Listed entries.
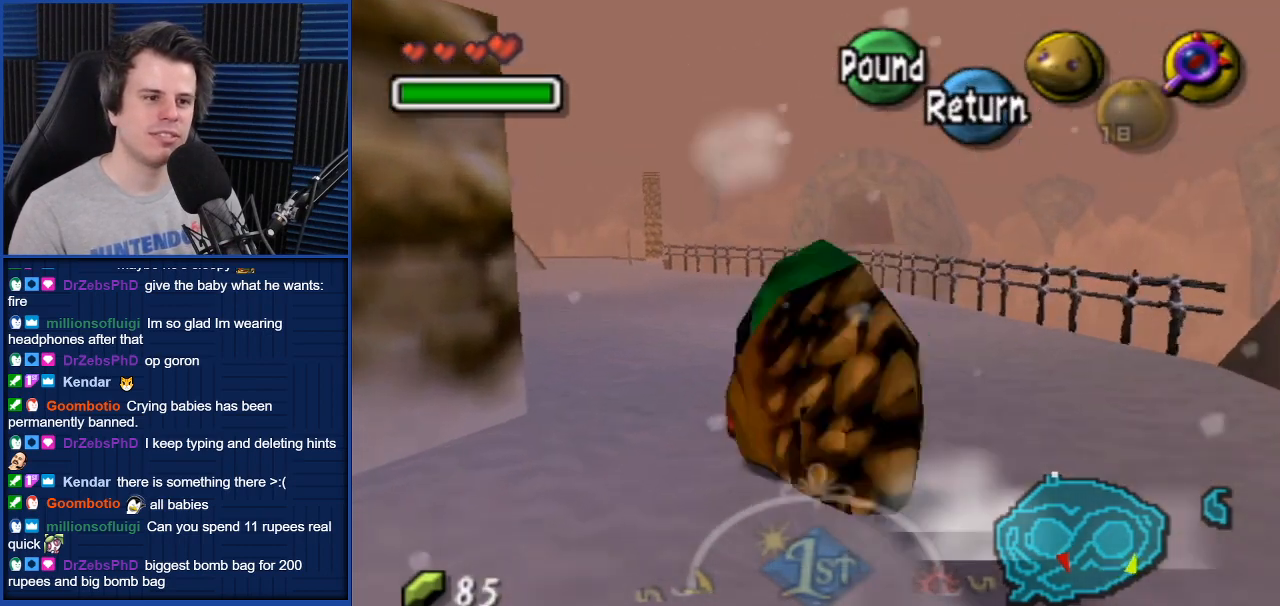
{"buttons": ["A"], "left_stick": "up", "right_stick": "center", "events": []}
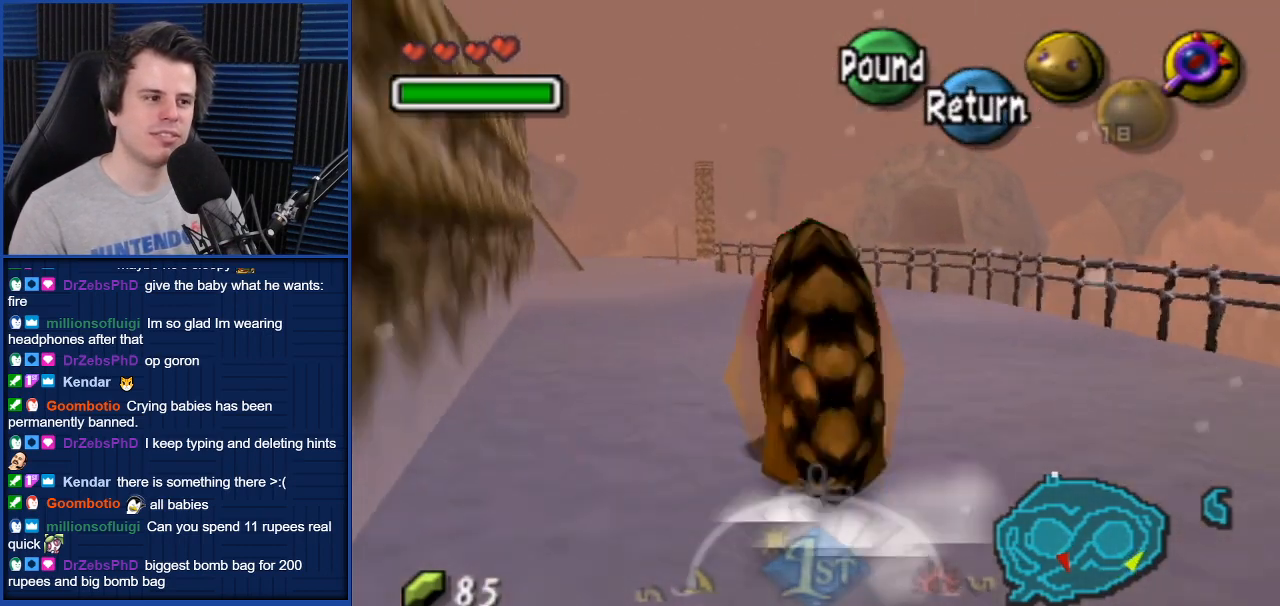
{"buttons": ["A"], "left_stick": "up-left", "right_stick": "center", "events": [[500, "left_stick", "up-left"]]}
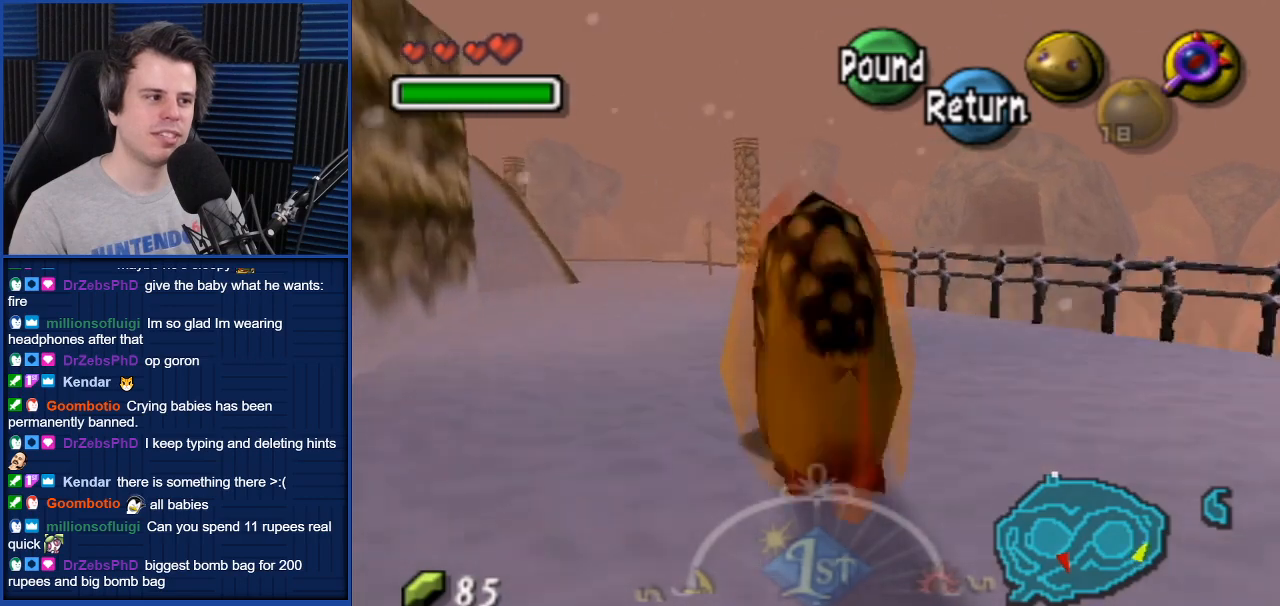
{"buttons": ["A"], "left_stick": "up-left", "right_stick": "center", "events": []}
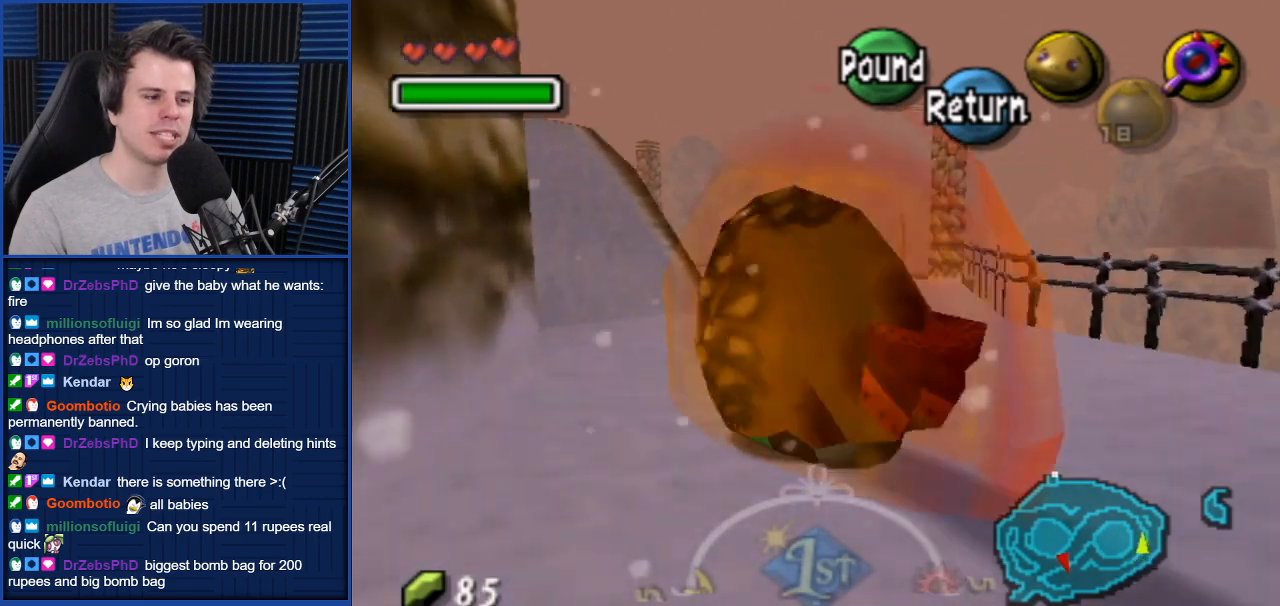
{"buttons": ["A"], "left_stick": "up-left", "right_stick": "center", "events": []}
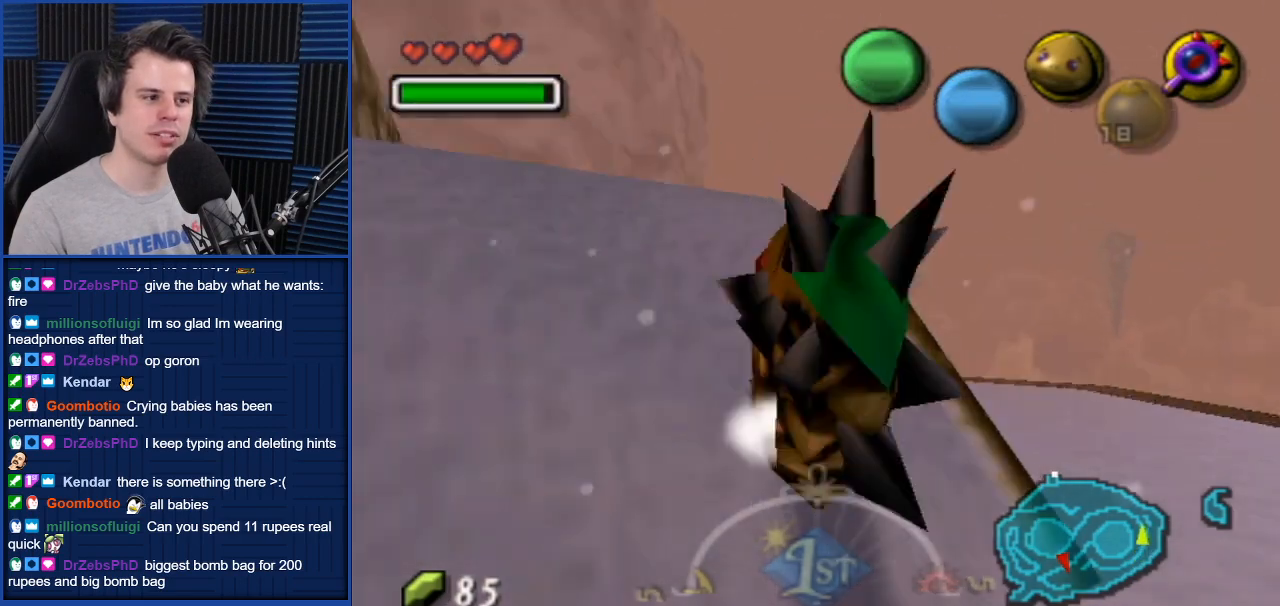
{"buttons": [], "left_stick": "down-left", "right_stick": "center", "events": [[267, "A", "up"], [400, "left_stick", "down-left"]]}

What is expected.
For every entry above, write it out exactly and remove any image.

Result of the exercise.
{"buttons": ["A"], "left_stick": "up", "right_stick": "center", "events": []}
{"buttons": ["A"], "left_stick": "up-left", "right_stick": "center", "events": [[500, "left_stick", "up-left"]]}
{"buttons": ["A"], "left_stick": "up-left", "right_stick": "center", "events": []}
{"buttons": ["A"], "left_stick": "up-left", "right_stick": "center", "events": []}
{"buttons": [], "left_stick": "down-left", "right_stick": "center", "events": [[267, "A", "up"], [400, "left_stick", "down-left"]]}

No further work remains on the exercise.